Merton wrote more than 50 books in a period of 27 years, mostly on spirituality, social justice and a quiet pacifism, as well as scores of essays and reviews. Among Merton's most enduring works is his bestselling autobiography The Seven Storey Mountain (1948), which sent scores of World War II veterans, students, and even teenagers flocking to monasteries across the US, and was also featured in National Review's list of the 100 best non-fiction books of the century. Merton was a keen proponent of interfaith understanding. He pioneered dialogue with prominent Asian spiritual figures, including the Dalai Lama, the Japanese writer D. T. Suzuki, the Thai Buddhist monk Buddhadasa, and the Vietnamese monk Thich Nhat Hanh, and authored books on Zen Buddhism, Confucianism and Taoism.

Thomas Merton was a groundbreaking leader who challenged the hypocrisies of our age, and offered his meditations on the power of prayer, humility and grace. With his impeccable literary skills, he wielded far-reaching influence despite, and perhaps because of, his vocation and life as a Trappist monk in remote Kentucky.

Despite a rough upbringing and having no prior connection to religious persons or experiences, he was seized by the spirit during his college days at Columbia. He underwent conversion to the Catholic faith and felt compelled, from then on, to devote himself to this calling. He is one of the most widely read spiritual masters of this era, illuminating the meaning of genuine freedom and solitude, seeing through the pretexts assembled by culture, including our own deceptions in living the religious life.

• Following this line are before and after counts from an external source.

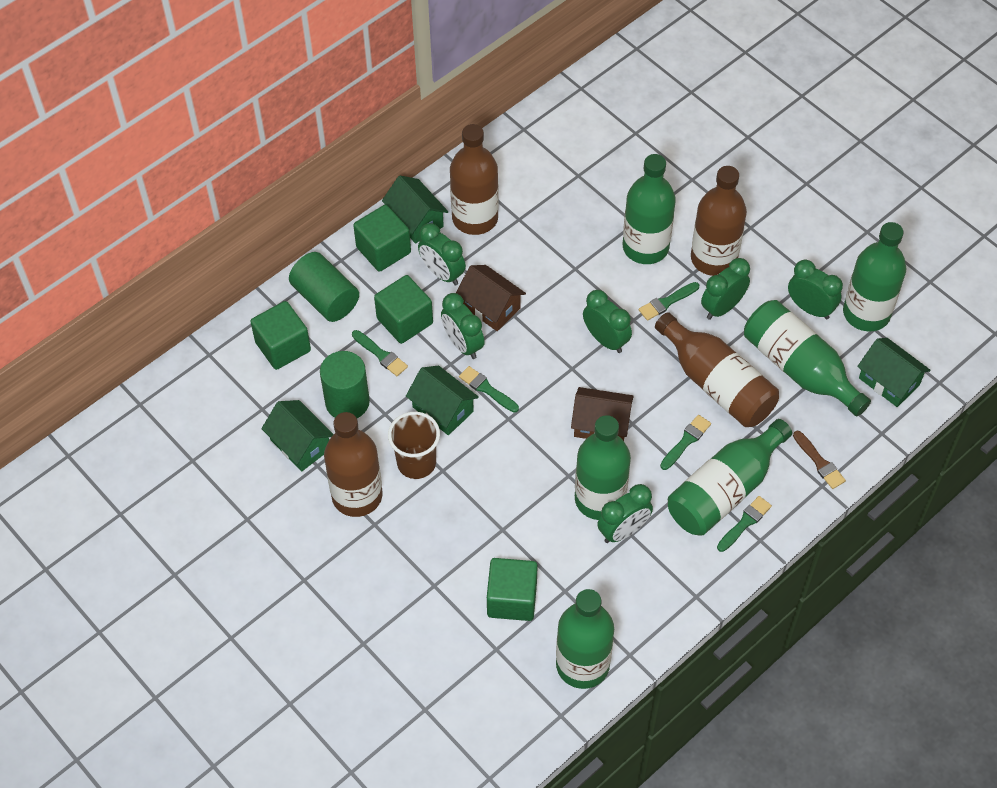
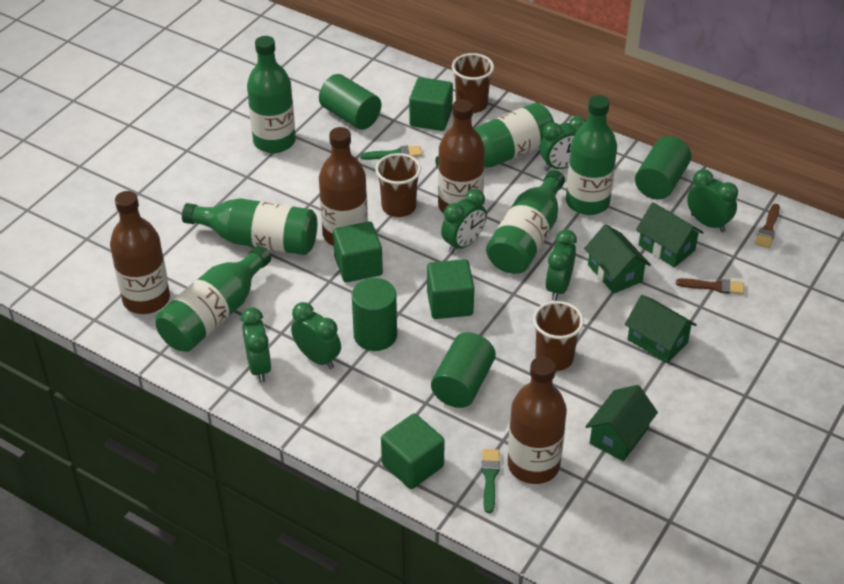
brown brush: 1 -> 2
brown cup: 1 -> 3
brown house: 2 -> 0
green brush: 5 -> 2
green cylinder: 2 -> 4

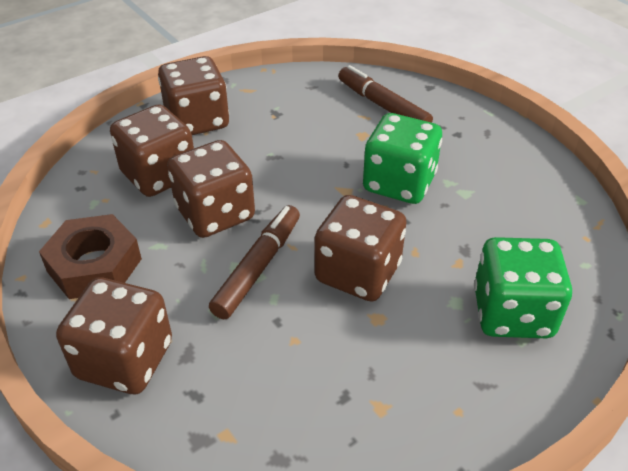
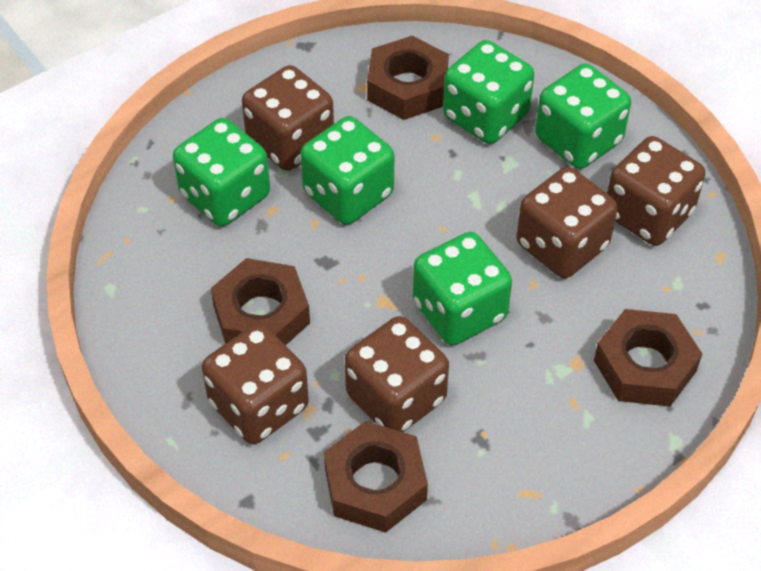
brown marker: 2 -> 0
brown nut: 1 -> 4
green dice: 2 -> 5

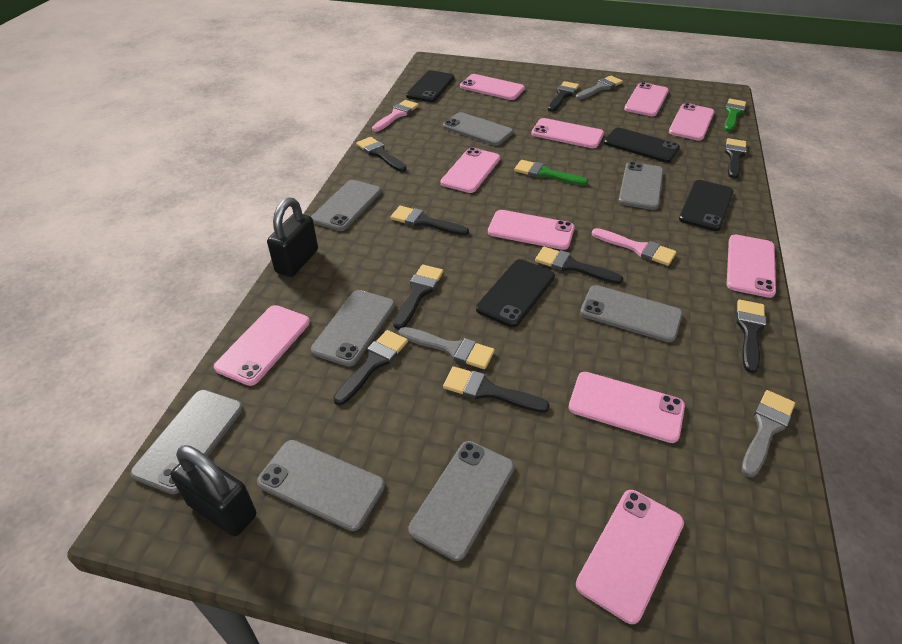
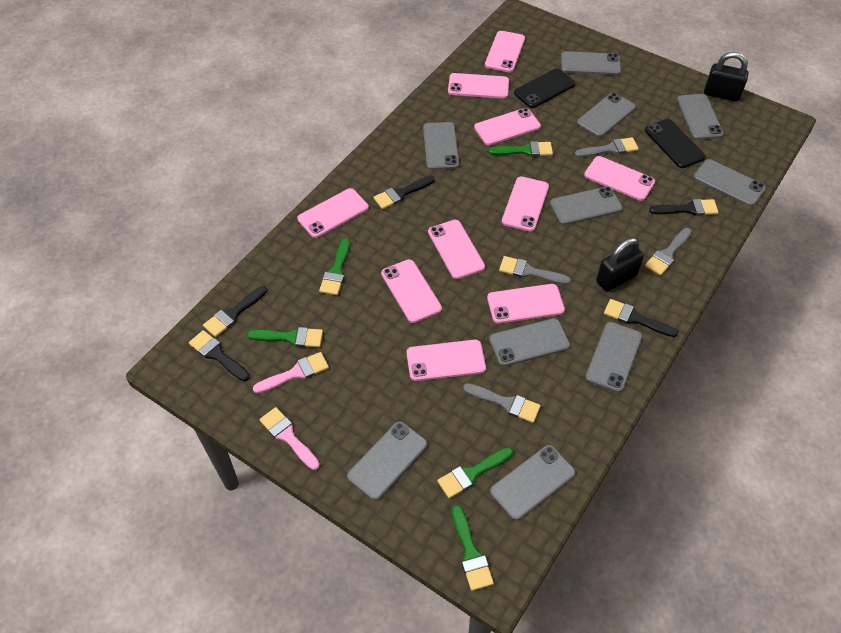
black brush: 9 -> 5
black phone: 4 -> 2
green brush: 2 -> 5
grey brush: 3 -> 4
grey phone: 8 -> 10

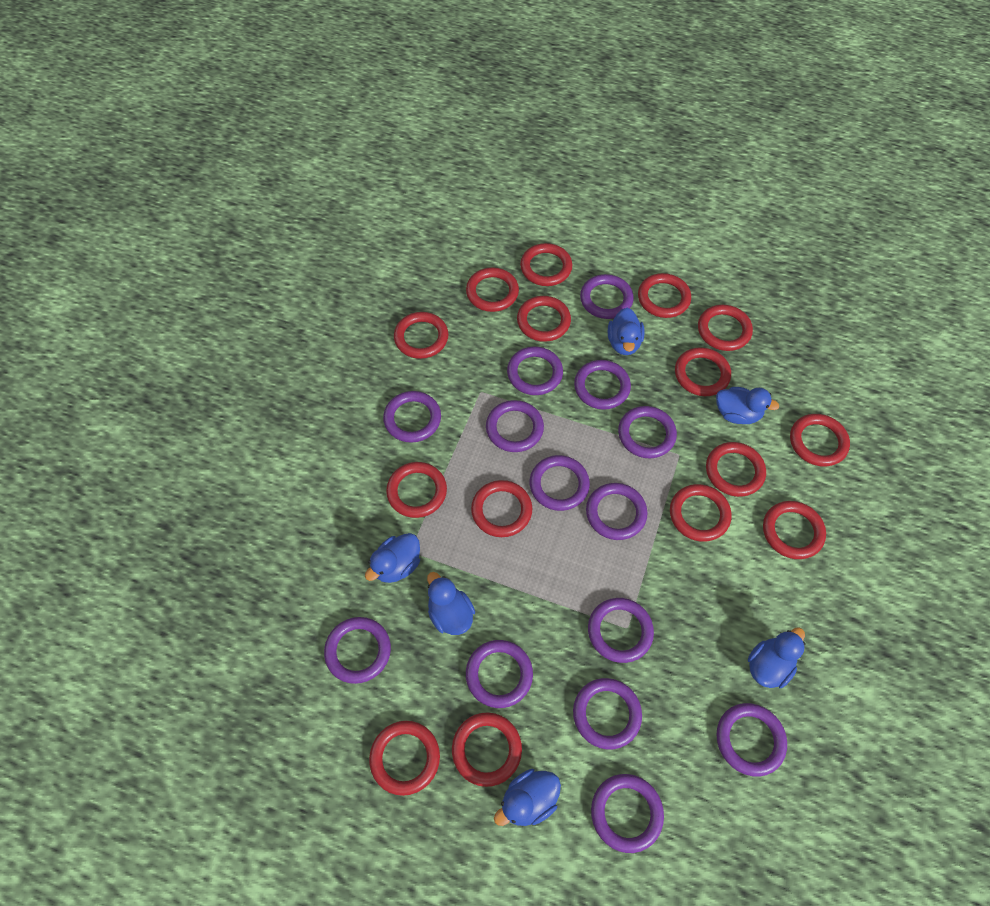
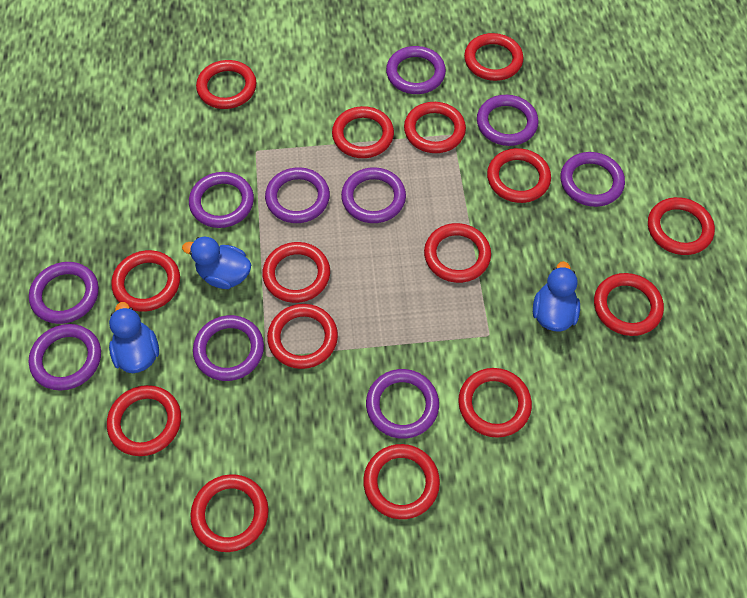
blue duck: 6 -> 3
purple ring: 14 -> 10

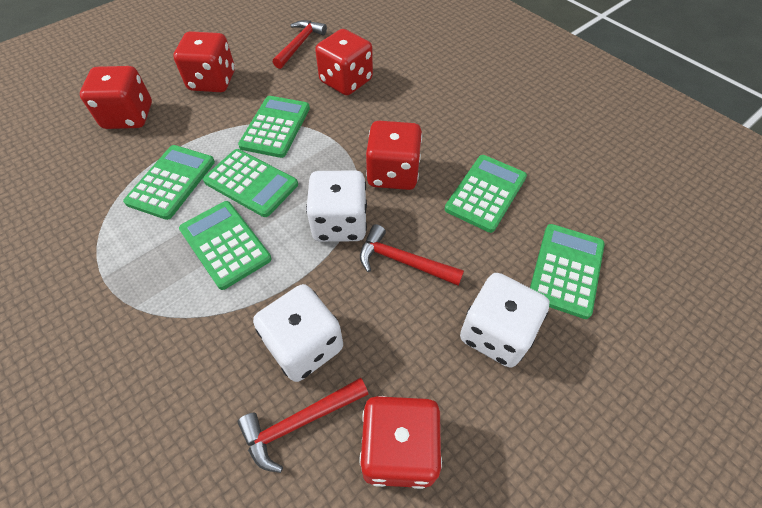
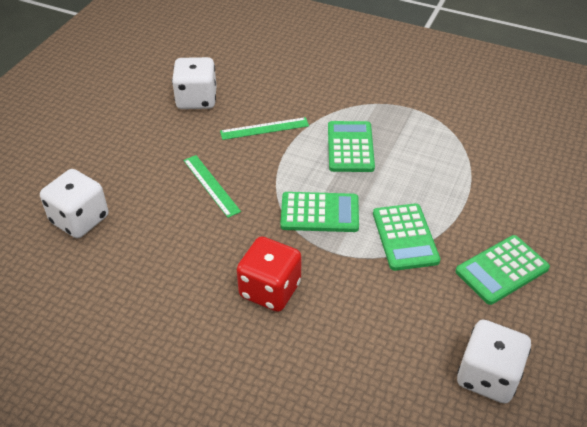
green calculator: 6 -> 4
green ruler: 0 -> 2
red dice: 5 -> 1
red hammer: 3 -> 0

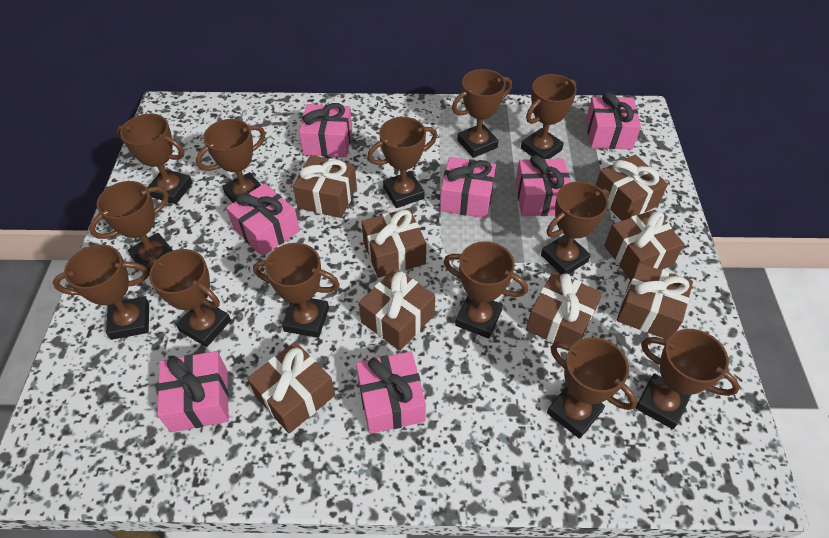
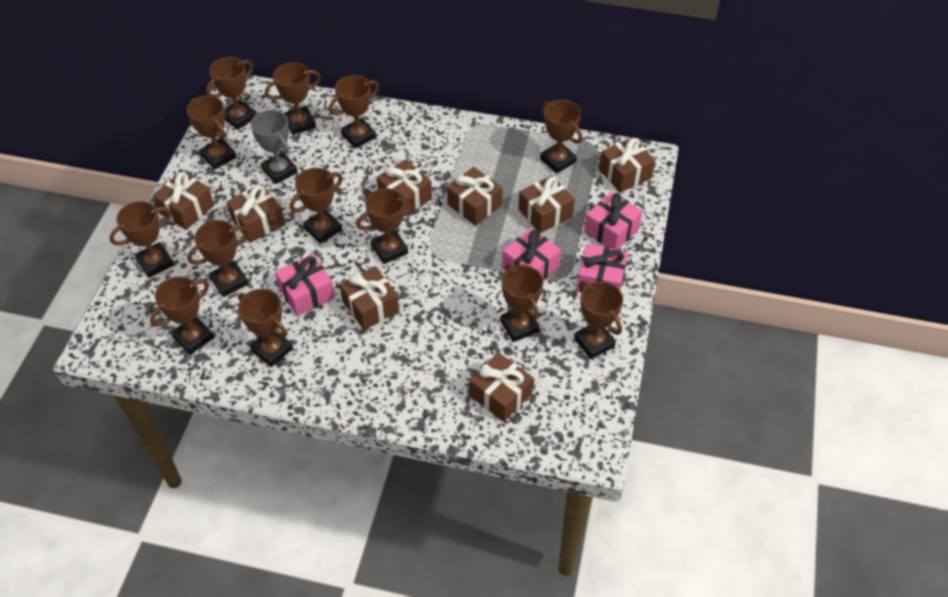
grey trophy: 0 -> 1
pink gift: 7 -> 4

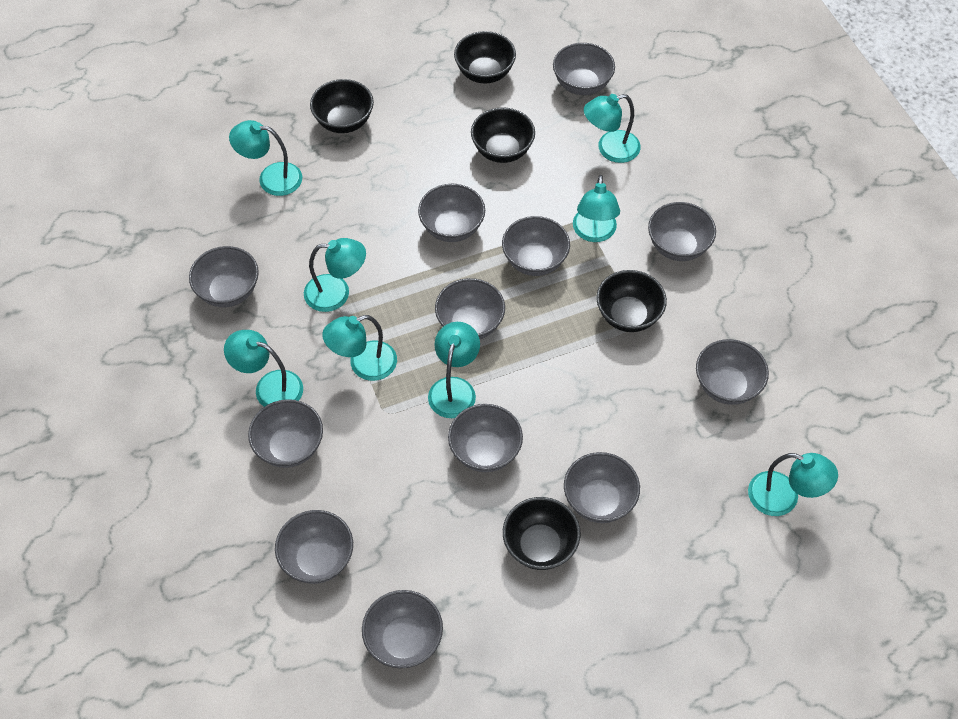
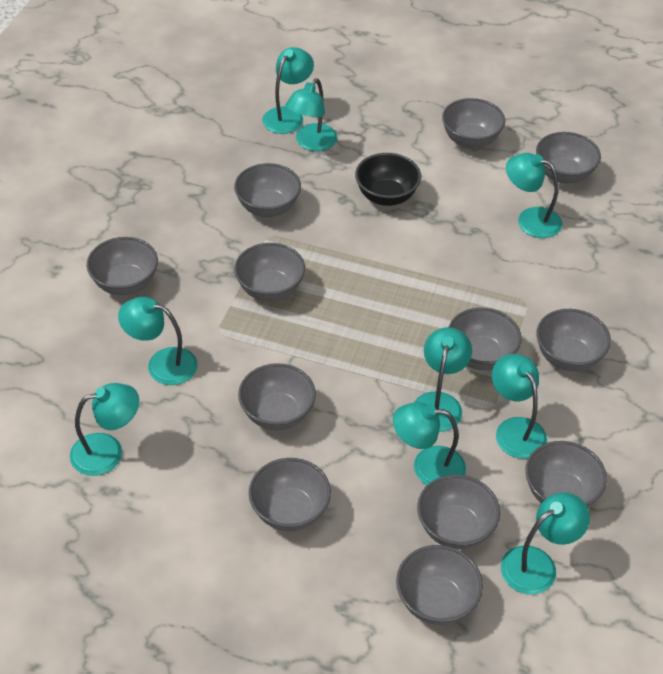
black bowl: 5 -> 1
turquoise lamp: 8 -> 9

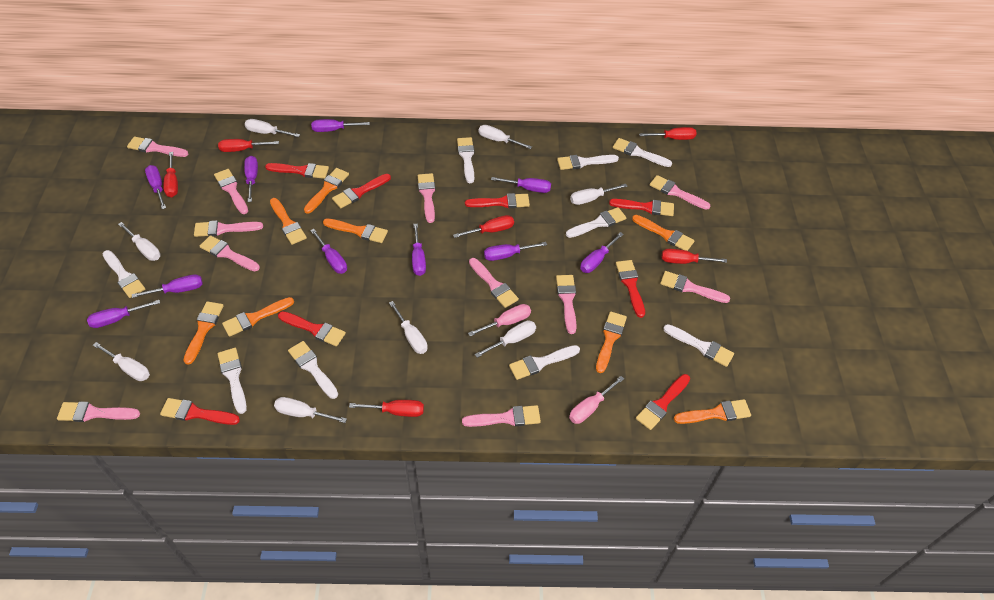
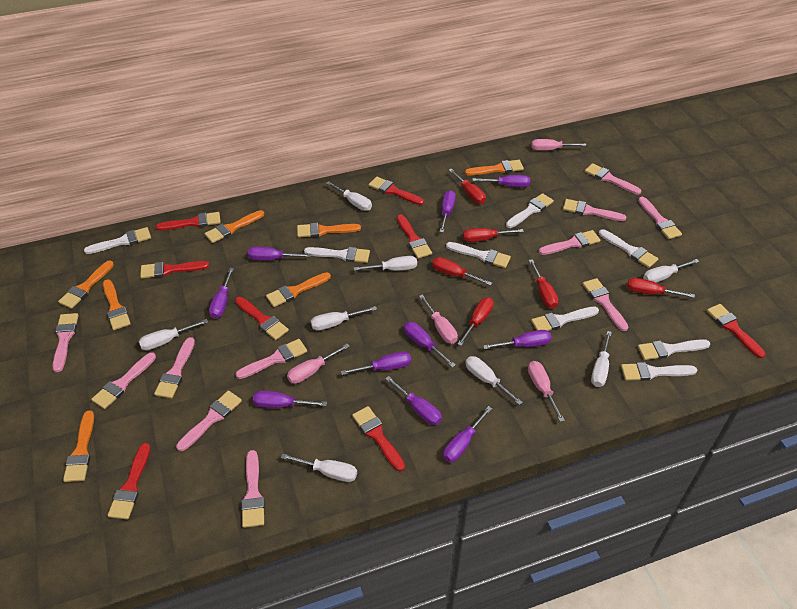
orange brush: 8 -> 7
pink screwdriver: 2 -> 4
white brush: 9 -> 8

Merton's influence has grown since his death and he is widely recognized as an important 20th-century Catholic mystic and thinker. Interest in his work contributed to a rise in spiritual exploration beginning in the 1960s and 1970s in the United States. Merton's letters and diaries reveal the intensity with which their author focused on social justice issues, including the civil rights movement and proliferation of nuclear arms. He had prohibited their publication for 25 years after his death.